* **Task**: Write out, word for word, the first line of the data below and every line after it through the one containing "se presentará la muestra".

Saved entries
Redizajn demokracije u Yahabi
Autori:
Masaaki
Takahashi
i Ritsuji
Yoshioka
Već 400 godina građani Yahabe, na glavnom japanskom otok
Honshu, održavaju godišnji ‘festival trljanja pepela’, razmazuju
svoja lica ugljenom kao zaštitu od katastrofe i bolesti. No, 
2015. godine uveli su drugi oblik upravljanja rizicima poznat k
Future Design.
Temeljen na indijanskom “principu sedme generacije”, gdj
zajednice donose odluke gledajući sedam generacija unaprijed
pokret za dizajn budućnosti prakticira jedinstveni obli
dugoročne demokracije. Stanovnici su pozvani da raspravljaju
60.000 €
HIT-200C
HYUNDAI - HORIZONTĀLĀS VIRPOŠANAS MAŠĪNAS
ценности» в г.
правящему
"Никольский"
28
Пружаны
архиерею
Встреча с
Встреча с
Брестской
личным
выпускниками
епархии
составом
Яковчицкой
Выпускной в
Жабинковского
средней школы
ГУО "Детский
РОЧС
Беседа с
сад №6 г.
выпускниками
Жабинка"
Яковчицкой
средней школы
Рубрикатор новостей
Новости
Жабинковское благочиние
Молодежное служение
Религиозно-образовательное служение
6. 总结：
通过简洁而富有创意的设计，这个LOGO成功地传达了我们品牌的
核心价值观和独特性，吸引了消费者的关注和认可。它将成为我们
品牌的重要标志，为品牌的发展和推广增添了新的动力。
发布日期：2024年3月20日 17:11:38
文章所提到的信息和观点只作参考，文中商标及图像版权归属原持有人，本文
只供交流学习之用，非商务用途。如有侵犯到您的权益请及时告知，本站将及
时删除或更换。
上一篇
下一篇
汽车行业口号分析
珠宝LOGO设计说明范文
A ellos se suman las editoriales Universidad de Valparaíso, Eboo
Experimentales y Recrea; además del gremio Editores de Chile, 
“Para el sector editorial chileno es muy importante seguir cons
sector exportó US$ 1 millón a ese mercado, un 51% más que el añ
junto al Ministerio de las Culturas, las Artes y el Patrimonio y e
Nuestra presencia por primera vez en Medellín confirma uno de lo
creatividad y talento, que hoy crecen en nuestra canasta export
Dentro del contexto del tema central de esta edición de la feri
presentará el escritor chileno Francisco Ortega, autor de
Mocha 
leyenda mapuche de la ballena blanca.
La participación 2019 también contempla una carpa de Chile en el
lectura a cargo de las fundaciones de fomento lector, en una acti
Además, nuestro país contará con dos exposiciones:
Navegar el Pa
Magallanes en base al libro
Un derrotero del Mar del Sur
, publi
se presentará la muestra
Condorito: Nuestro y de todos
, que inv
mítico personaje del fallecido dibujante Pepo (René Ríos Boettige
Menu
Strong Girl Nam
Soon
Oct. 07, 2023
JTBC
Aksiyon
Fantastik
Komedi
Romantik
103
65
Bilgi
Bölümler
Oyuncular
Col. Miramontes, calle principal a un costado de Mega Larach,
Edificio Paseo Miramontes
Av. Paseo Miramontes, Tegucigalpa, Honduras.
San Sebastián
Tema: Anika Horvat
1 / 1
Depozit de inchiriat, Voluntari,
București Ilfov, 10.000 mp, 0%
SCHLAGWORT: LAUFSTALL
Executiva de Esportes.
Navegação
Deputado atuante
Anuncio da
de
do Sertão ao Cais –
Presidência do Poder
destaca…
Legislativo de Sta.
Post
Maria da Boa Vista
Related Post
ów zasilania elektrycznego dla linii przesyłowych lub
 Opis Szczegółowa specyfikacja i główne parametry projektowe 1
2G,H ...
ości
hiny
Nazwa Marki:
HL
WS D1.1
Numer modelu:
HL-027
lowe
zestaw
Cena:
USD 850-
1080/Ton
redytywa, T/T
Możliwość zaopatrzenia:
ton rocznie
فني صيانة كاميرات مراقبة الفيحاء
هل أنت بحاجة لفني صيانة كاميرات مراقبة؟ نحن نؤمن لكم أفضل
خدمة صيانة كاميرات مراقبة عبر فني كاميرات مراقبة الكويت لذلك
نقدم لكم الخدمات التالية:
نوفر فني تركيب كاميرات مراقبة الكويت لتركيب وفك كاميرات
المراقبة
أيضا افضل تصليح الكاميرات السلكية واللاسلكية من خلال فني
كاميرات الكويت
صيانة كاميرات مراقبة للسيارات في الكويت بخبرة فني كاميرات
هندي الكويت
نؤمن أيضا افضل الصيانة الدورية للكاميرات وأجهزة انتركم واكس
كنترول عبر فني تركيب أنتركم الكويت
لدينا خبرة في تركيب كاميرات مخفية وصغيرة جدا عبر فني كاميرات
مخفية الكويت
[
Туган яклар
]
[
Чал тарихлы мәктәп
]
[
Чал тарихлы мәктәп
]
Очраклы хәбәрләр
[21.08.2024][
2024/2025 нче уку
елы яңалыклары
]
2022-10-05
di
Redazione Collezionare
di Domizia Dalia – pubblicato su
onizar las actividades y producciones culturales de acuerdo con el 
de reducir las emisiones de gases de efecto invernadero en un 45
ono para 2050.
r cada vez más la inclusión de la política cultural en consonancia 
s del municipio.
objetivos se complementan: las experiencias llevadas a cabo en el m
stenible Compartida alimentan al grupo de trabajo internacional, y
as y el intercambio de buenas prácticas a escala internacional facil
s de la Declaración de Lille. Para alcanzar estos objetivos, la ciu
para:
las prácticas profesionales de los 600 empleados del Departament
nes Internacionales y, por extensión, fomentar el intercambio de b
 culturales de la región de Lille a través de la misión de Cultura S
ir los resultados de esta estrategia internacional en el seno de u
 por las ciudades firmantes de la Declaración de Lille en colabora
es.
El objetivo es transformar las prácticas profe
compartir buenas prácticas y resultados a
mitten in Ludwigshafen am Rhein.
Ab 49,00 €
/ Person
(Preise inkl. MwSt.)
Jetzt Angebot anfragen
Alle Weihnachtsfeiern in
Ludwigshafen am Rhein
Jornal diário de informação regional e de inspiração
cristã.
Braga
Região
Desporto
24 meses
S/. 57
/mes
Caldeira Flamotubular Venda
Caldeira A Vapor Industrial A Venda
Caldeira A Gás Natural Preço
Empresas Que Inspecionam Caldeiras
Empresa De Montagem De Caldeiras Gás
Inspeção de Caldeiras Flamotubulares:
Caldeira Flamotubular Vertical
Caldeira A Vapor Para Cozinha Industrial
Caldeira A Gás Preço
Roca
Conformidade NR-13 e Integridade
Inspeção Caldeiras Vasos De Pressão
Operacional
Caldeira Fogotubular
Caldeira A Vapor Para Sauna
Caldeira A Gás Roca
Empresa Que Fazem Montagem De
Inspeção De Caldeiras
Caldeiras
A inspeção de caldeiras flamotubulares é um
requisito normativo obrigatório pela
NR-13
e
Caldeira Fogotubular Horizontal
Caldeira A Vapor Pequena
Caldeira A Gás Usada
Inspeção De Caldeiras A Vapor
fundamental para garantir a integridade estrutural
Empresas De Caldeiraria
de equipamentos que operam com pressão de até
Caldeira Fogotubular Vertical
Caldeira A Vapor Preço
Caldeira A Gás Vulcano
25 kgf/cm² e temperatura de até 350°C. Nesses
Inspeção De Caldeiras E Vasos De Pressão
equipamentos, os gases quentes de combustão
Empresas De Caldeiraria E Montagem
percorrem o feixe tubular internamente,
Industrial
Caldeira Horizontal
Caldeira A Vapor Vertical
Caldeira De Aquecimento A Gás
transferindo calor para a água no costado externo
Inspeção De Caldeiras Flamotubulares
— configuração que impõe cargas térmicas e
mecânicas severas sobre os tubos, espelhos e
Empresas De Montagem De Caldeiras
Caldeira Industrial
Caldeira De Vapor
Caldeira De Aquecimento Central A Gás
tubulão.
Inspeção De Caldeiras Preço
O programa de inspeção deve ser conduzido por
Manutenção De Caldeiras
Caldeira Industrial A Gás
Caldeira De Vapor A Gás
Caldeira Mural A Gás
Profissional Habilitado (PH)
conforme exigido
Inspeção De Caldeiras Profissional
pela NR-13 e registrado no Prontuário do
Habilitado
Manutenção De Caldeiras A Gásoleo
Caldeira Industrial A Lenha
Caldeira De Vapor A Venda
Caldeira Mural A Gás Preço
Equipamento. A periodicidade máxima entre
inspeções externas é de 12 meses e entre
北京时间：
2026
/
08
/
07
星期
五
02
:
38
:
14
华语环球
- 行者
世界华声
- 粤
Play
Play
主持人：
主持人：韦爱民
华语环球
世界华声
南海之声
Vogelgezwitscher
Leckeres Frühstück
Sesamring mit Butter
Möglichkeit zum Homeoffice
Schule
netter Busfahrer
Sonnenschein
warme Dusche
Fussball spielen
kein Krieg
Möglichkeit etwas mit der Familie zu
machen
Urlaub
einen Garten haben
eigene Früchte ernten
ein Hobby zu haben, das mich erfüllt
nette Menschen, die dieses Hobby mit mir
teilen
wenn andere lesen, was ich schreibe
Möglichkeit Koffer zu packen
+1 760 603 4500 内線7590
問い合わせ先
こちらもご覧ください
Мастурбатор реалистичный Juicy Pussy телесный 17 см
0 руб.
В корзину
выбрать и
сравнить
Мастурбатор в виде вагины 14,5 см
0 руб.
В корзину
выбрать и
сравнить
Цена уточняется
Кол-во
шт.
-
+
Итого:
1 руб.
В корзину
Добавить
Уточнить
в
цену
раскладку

* **Solution for this exercise**:
Redizajn demokracije u Yahabi
Autori:
Masaaki
Takahashi
i Ritsuji
Yoshioka
Već 400 godina građani Yahabe, na glavnom japanskom otok
Honshu, održavaju godišnji ‘festival trljanja pepela’, razmazuju
svoja lica ugljenom kao zaštitu od katastrofe i bolesti. No, 
2015. godine uveli su drugi oblik upravljanja rizicima poznat k
Future Design.
Temeljen na indijanskom “principu sedme generacije”, gdj
zajednice donose odluke gledajući sedam generacija unaprijed
pokret za dizajn budućnosti prakticira jedinstveni obli
dugoročne demokracije. Stanovnici su pozvani da raspravljaju
60.000 €
HIT-200C
HYUNDAI - HORIZONTĀLĀS VIRPOŠANAS MAŠĪNAS
ценности» в г.
правящему
"Никольский"
28
Пружаны
архиерею
Встреча с
Встреча с
Брестской
личным
выпускниками
епархии
составом
Яковчицкой
Выпускной в
Жабинковского
средней школы
ГУО "Детский
РОЧС
Беседа с
сад №6 г.
выпускниками
Жабинка"
Яковчицкой
средней школы
Рубрикатор новостей
Новости
Жабинковское благочиние
Молодежное служение
Религиозно-образовательное служение
6. 总结：
通过简洁而富有创意的设计，这个LOGO成功地传达了我们品牌的
核心价值观和独特性，吸引了消费者的关注和认可。它将成为我们
品牌的重要标志，为品牌的发展和推广增添了新的动力。
发布日期：2024年3月20日 17:11:38
文章所提到的信息和观点只作参考，文中商标及图像版权归属原持有人，本文
只供交流学习之用，非商务用途。如有侵犯到您的权益请及时告知，本站将及
时删除或更换。
上一篇
下一篇
汽车行业口号分析
珠宝LOGO设计说明范文
A ellos se suman las editoriales Universidad de Valparaíso, Eboo
Experimentales y Recrea; además del gremio Editores de Chile, 
“Para el sector editorial chileno es muy importante seguir cons
sector exportó US$ 1 millón a ese mercado, un 51% más que el añ
junto al Ministerio de las Culturas, las Artes y el Patrimonio y e
Nuestra presencia por primera vez en Medellín confirma uno de lo
creatividad y talento, que hoy crecen en nuestra canasta export
Dentro del contexto del tema central de esta edición de la feri
presentará el escritor chileno Francisco Ortega, autor de
Mocha 
leyenda mapuche de la ballena blanca.
La participación 2019 también contempla una carpa de Chile en el
lectura a cargo de las fundaciones de fomento lector, en una acti
Además, nuestro país contará con dos exposiciones:
Navegar el Pa
Magallanes en base al libro
Un derrotero del Mar del Sur
, publi
se presentará la muestra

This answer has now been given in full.